Data items:
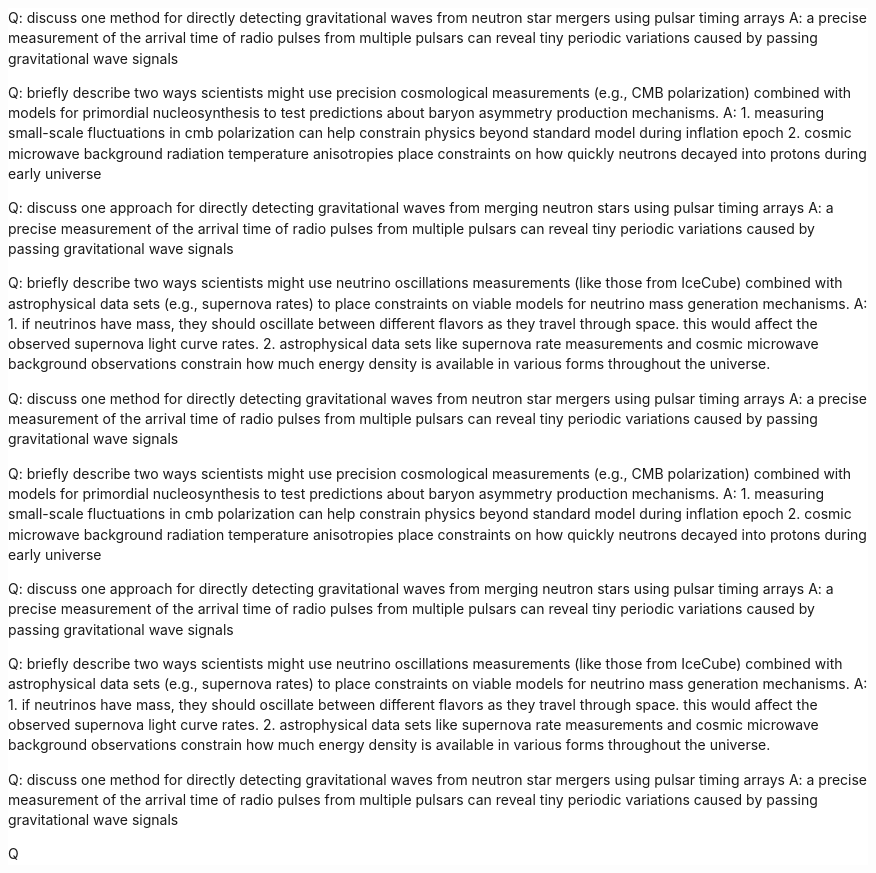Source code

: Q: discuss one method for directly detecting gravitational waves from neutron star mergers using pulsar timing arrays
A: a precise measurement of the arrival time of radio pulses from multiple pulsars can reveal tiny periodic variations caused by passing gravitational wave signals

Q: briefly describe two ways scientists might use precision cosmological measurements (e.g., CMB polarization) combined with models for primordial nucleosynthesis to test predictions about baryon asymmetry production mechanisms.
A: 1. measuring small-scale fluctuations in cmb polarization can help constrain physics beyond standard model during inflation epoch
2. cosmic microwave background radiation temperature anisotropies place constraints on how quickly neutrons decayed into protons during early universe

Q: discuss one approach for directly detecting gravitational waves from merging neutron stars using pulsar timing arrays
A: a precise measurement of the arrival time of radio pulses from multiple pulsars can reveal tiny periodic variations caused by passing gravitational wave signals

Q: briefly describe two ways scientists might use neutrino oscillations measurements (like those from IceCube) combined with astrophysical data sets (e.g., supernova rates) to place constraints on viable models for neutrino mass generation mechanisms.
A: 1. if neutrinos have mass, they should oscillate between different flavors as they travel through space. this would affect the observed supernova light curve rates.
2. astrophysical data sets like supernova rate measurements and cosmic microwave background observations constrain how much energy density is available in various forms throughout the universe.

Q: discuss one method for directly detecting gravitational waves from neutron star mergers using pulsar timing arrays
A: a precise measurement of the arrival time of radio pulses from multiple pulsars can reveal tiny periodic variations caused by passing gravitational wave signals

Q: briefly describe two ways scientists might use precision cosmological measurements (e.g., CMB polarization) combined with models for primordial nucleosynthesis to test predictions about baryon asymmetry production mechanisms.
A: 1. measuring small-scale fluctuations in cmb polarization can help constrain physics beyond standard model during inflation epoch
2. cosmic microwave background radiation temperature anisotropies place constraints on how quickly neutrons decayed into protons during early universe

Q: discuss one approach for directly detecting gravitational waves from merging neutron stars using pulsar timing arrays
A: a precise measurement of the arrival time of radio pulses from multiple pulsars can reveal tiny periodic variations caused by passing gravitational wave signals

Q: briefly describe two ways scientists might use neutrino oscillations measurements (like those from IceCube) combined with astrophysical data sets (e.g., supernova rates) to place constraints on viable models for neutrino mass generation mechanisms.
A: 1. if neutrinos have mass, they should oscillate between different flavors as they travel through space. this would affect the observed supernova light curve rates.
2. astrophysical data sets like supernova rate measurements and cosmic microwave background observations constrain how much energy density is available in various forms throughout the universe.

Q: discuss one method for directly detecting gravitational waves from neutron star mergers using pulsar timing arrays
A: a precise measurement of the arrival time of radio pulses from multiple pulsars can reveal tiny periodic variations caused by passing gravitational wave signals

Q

TASK BRIEF ▸ All of the data above is to be repeated exactly, with the pictures left out.

EXERCISE SOLUTION ▸
Source code

: Q: discuss one method for directly detecting gravitational waves from neutron star mergers using pulsar timing arrays
A: a precise measurement of the arrival time of radio pulses from multiple pulsars can reveal tiny periodic variations caused by passing gravitational wave signals

Q: briefly describe two ways scientists might use precision cosmological measurements (e.g., CMB polarization) combined with models for primordial nucleosynthesis to test predictions about baryon asymmetry production mechanisms.
A: 1. measuring small-scale fluctuations in cmb polarization can help constrain physics beyond standard model during inflation epoch
2. cosmic microwave background radiation temperature anisotropies place constraints on how quickly neutrons decayed into protons during early universe

Q: discuss one approach for directly detecting gravitational waves from merging neutron stars using pulsar timing arrays
A: a precise measurement of the arrival time of radio pulses from multiple pulsars can reveal tiny periodic variations caused by passing gravitational wave signals

Q: briefly describe two ways scientists might use neutrino oscillations measurements (like those from IceCube) combined with astrophysical data sets (e.g., supernova rates) to place constraints on viable models for neutrino mass generation mechanisms.
A: 1. if neutrinos have mass, they should oscillate between different flavors as they travel through space. this would affect the observed supernova light curve rates.
2. astrophysical data sets like supernova rate measurements and cosmic microwave background observations constrain how much energy density is available in various forms throughout the universe.

Q: discuss one method for directly detecting gravitational waves from neutron star mergers using pulsar timing arrays
A: a precise measurement of the arrival time of radio pulses from multiple pulsars can reveal tiny periodic variations caused by passing gravitational wave signals

Q: briefly describe two ways scientists might use precision cosmological measurements (e.g., CMB polarization) combined with models for primordial nucleosynthesis to test predictions about baryon asymmetry production mechanisms.
A: 1. measuring small-scale fluctuations in cmb polarization can help constrain physics beyond standard model during inflation epoch
2. cosmic microwave background radiation temperature anisotropies place constraints on how quickly neutrons decayed into protons during early universe

Q: discuss one approach for directly detecting gravitational waves from merging neutron stars using pulsar timing arrays
A: a precise measurement of the arrival time of radio pulses from multiple pulsars can reveal tiny periodic variations caused by passing gravitational wave signals

Q: briefly describe two ways scientists might use neutrino oscillations measurements (like those from IceCube) combined with astrophysical data sets (e.g., supernova rates) to place constraints on viable models for neutrino mass generation mechanisms.
A: 1. if neutrinos have mass, they should oscillate between different flavors as they travel through space. this would affect the observed supernova light curve rates.
2. astrophysical data sets like supernova rate measurements and cosmic microwave background observations constrain how much energy density is available in various forms throughout the universe.

Q: discuss one method for directly detecting gravitational waves from neutron star mergers using pulsar timing arrays
A: a precise measurement of the arrival time of radio pulses from multiple pulsars can reveal tiny periodic variations caused by passing gravitational wave signals

Q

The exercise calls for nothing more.